Du kannst dich ruhig auf deine unzähligen Kritiken und tausende von Wissenschaftlern berufen und mir eine Antwort auf die 3 Kritikpunkte liefern. Ungeachtet meiner persönlichen Einstellung bin ich überzeugt das diese (vllt noch mehr) zu den größten Schwachstellen der Theorie gehören, und auch heute nur mit dem Argument, bei großen Zeiträumen sei "alles" möglich, argumentiert wird.
- In genügend grossen Zeiträumen ist tatsächlich alles möglich :-)
Des weiteren gibt es natürlich auch unter den Kreationisten die mit wissenschaftlichen Methoden arbeiten, man verweise nur auf den Verein "Wort und Wissen" und viele der Evolutionsforscher bedienten sich unwissenschaftlicher Arbeitsweisen.

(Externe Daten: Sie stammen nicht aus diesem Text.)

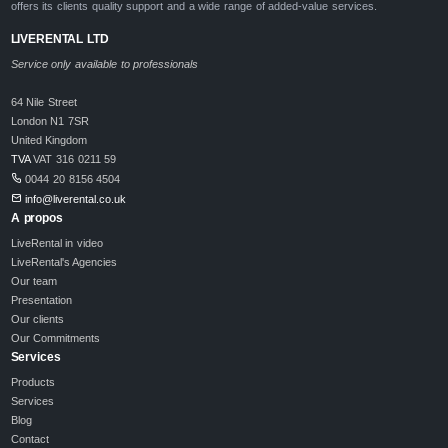
offers its clients quality support and a wide range of added-value services.
LIVERENTAL LTD
Service only available to professionals
64 Nile Street
London N1 7SR
United Kingdom
TVA
VAT 316 0211 59
0044 20 8156 4504
info@liverental.co.uk
A propos
LiveRental in video
LiveRental's Agencies
Our team
Presentation
Our clients
Our Commitments
Services
Products
Services
Blog
Contact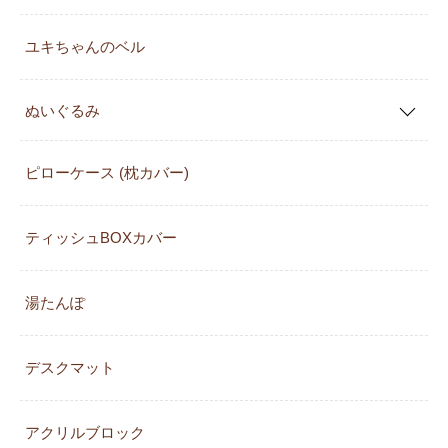
ユキちゃんのベル
ぬいぐるみ
ピローケース (枕カバー)
ティッシュBOXカバー
湯たんぽ
デスクマット
アクリルブロック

- Welche wissenschaftlichen Methoden? Kreationisten haben schon die C-14-Datierungsmethode angewendet für Zeiträume, für welche das Gerät gar nicht geeignet war. Dazu verdächtige ich Kreationisten dem Rosinenpicken. Was nicht ins Konzept passt, wird geflissentlich ignoriert. Die Evolutionstheorie wurde nicht mit dem Ziel begründet, Gott, Religion oder den Glauben abzuschaffen (aber hat die Rolle Gottes eingeschränkt). Aber der Kreationismus ist da, um der Religion einen Dienst zu erweisen. Nämlich zu sagen, dass unser Gott der Allmächtige ist, und dass er die Welt und das Leben und alle Lebensformen erschaffen hat.
Ich glaube es wäre 1. angebracht Wissenschaft und Religion zu trennen und nicht in einen Topf zu werfen, und 2. wichtig zuzugeben, dass es sehr wohl eine umstrittene Theorie mit zahlreichen Lücken ist, und Kritik deshalb angebracht ist.
- Jede Theorie hat seine Lücken. Jede Theorie ist ein Versuch, der Realität möglichst nahe zu kommen, und ist für das "Weltbild", das man zu verstehen versucht, bloss ein mehr oder weniger ausgereifter Prototyp. Beispiel: Altruismus und Kooperation konnte man mit evolutionären Modellen lange Zeit nicht erklären. Man dachte, Tiere würden das tun, was für die Art "gut" ist; also für das Überleben von Artgenossen. Bis eines Tages die genetisch bewanderten Biologen die Bühne betraten und die kin selection vorstellten.
Keine Kritik hat eine richtige Theorie zerstört, sondern im Gegenteil, sie hilft vielmehr Theorien zu verbessern/berichtigen oder auch zu falsifizieren. Zu deiner Enttäuschung muss ich hinzufügen, dass eine Theorie im Wissenschaftstheoretischen Sinn NICHT beweisbar ist, jedoch ein einziges Gegenbeispiel genügt, um sie zu widerlegen.
- Stimme dir zu. Wie willst du Kreationismus beweisen? Versuch es besser nicht, sonst begehst du den Fehler, den du schon mir vorwirfst.
-> altes Prinzip: Kritik deckt Schwachstellen auf. (Gilt in der Politik genauso wie in der Wissenschaft). Nur wenn sie aufgedeckt werden, können sie behoben werden, ist dies nicht möglich, stimmt das System nicht!
- Kann man Gott als Schöpfer des Lebens widerlegen? Ist dies nicht möglich, stimmt das System nicht...
Genau deshalb ist es mir unverständlich, dass du bei einem Thema das für dich unanfechtbar ist, so hart auf Kritik reagierst.
- Ich habe bis jetzt auch 2 ½ Jahre Biologie studiert, um Mitmenschen wie dir Antworten geben zu können. Ich gebe zu, dass ich den Drang habe, mein Wissen zu verteidigen. Schliesslich ist es meine Ausbildung und mein künftiges Leben.